On distingue deux genres d’accords en matière assurance décès, le contrat temporaire qui implique une date butoir au-delà de laquelle la prime ne peut plus être délivrée, et le contrat permanent qui n’impose aucune limite temporelle. Quoi qu’il en soit, il faut bien saisir que ce type de garantie n’est en rien une épargne. Ajoutons que dans ce cas seul le bénéficiaire profitera d’exonérations d’impôts.

Assurance vie

Contrairement à l’assurance décès, l’assurance vie a un spectre d’action plus large. Nullement limitée dans le temps, elle permet d’amasser un pécule à son rythme et suivant ses dispositions, pécule qui s’accroît par des intérêts réguliers.

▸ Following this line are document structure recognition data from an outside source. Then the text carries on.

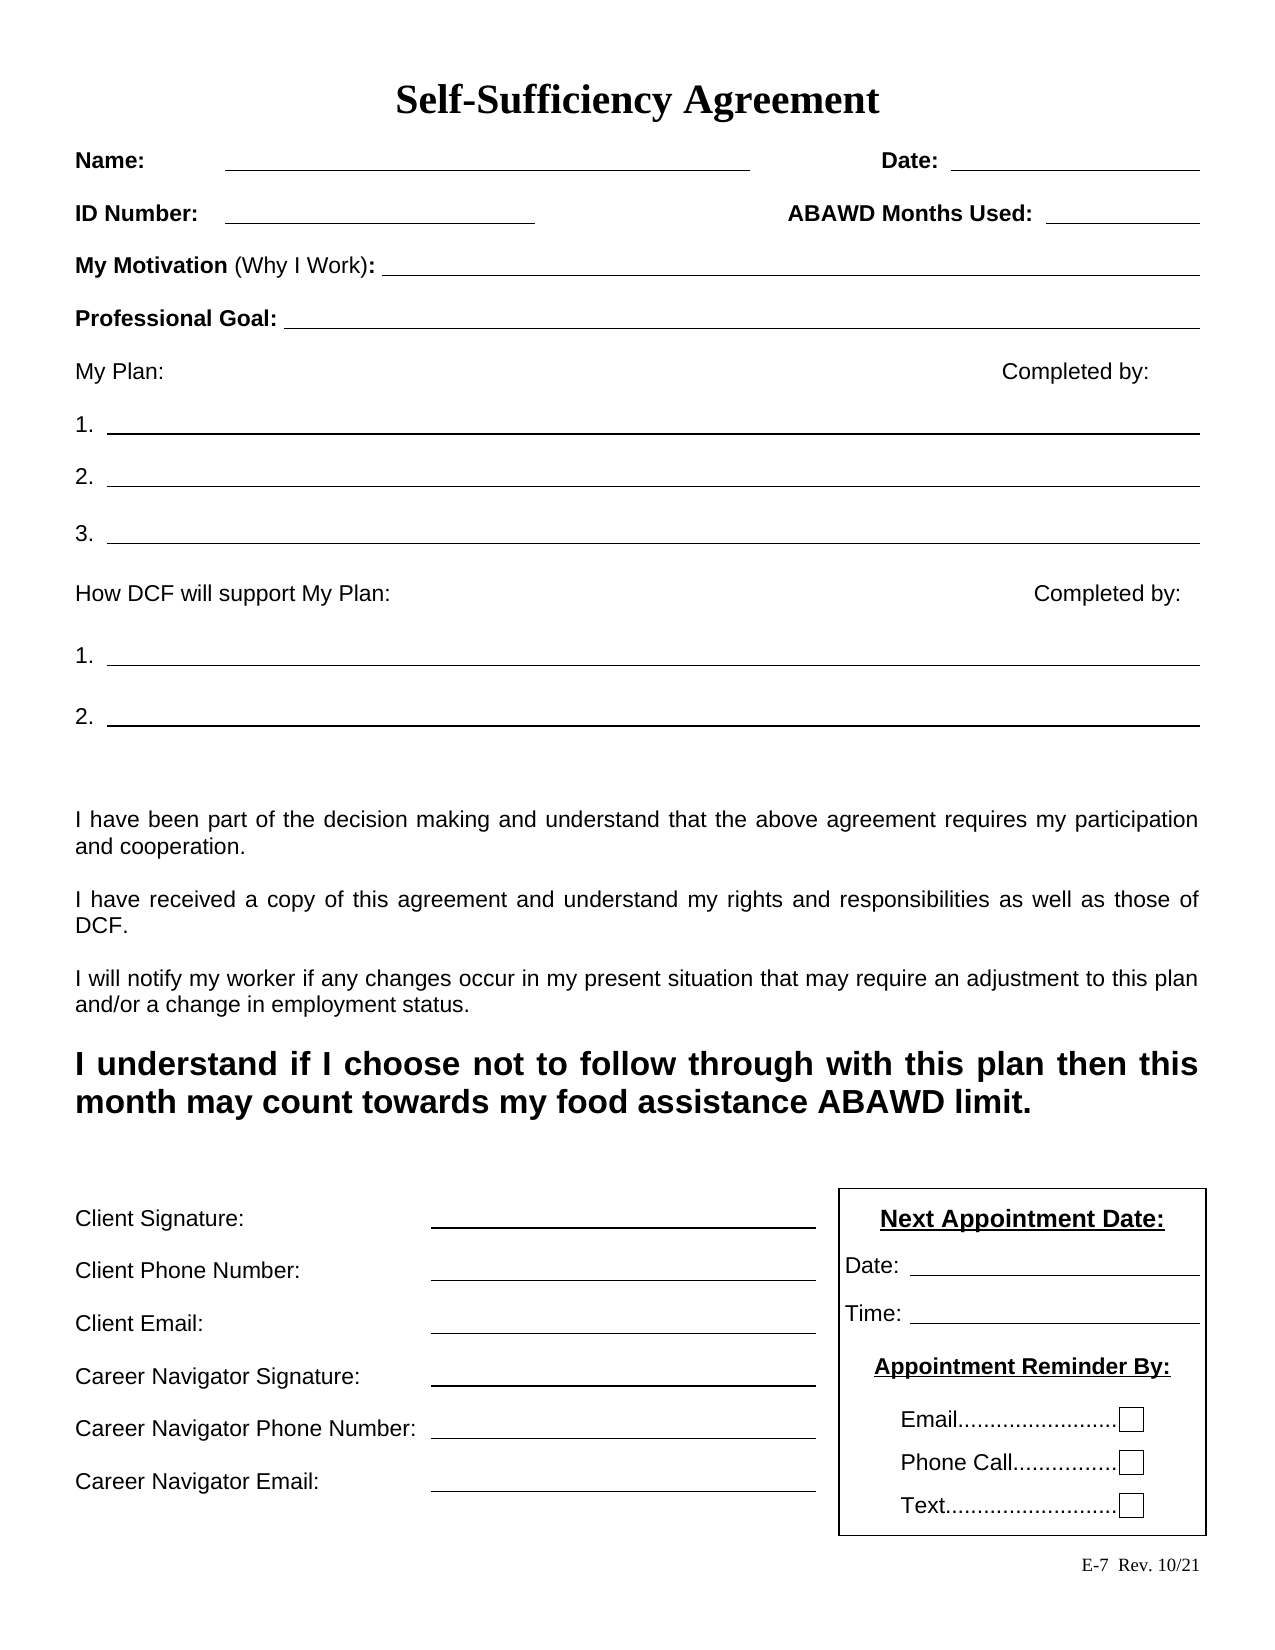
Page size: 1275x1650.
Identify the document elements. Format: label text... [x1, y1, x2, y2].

text Client Phone Number: [75, 1257, 825, 1283]
text Email [844, 1406, 1200, 1432]
text Time: [844, 1300, 1200, 1327]
text Career Navigator Email: [75, 1468, 825, 1494]
list 2. [75, 463, 1200, 489]
text Name: Date: [75, 147, 1200, 173]
text I understand if I choose not to follow through with this plan then this month may count towards my food assistance ABAWD limit. [75, 1044, 1200, 1121]
text Date: [844, 1252, 1200, 1279]
list How DCF will support My Plan: Completed by: [75, 580, 1200, 607]
text My Motivation (Why I Work): [75, 252, 1200, 279]
text Appointment Reminder By: [844, 1353, 1200, 1379]
text Career Navigator Signature: [75, 1363, 825, 1389]
text I have received a copy of this agreement and understand my rights and responsibilities as well as those of DCF. [75, 886, 1200, 938]
text I have been part of the decision making and understand that the above agreement requires my participation and cooperation. [75, 806, 1200, 859]
list 1. [75, 642, 1200, 669]
text Text [844, 1492, 1200, 1518]
text Client Signature: [75, 1204, 825, 1231]
text My Plan: Completed by: [75, 358, 1200, 384]
text Client Email: [75, 1310, 825, 1336]
list 2. [75, 703, 1200, 729]
text Next Appointment Date: [844, 1204, 1200, 1233]
text I will notify my worker if any changes occur in my present situation that may require an adjustment to this plan and/or a change in employment status. [75, 964, 1200, 1017]
text Phone Call [844, 1449, 1200, 1475]
list 3. [75, 520, 1200, 546]
text Professional Goal: [75, 305, 1200, 331]
text ID Number: ABAWD Months Used: [75, 200, 1200, 226]
list 1. [75, 411, 1200, 437]
text Career Navigator Phone Number: [75, 1415, 825, 1442]
text Self-Sufficiency Agreement [75, 75, 1200, 123]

Ce patrimoine est disponible quand on le désire, au terme de l’accord ou pendant son cours. Il peut servir aussi bien en cas de décès que pour financer un projet d’achat, une retraite … S’il y a disparition de l’assuré, les bénéficiaires précisés dans le contrat toucheront cette somme. Les cotisations ne sont donc pas perdues. De plus, les personnes désignées profiteront d’avantages fiscaux.

Plus flexible, l’assurance vie attire les suffrages des personnes désireuses de préparer leur vieillesse bien en amont. Il est conseillé, dans un cas comme dans l’autre de cotiser le plus tôt possible, afin de rassembler un patrimoine vraiment conséquent.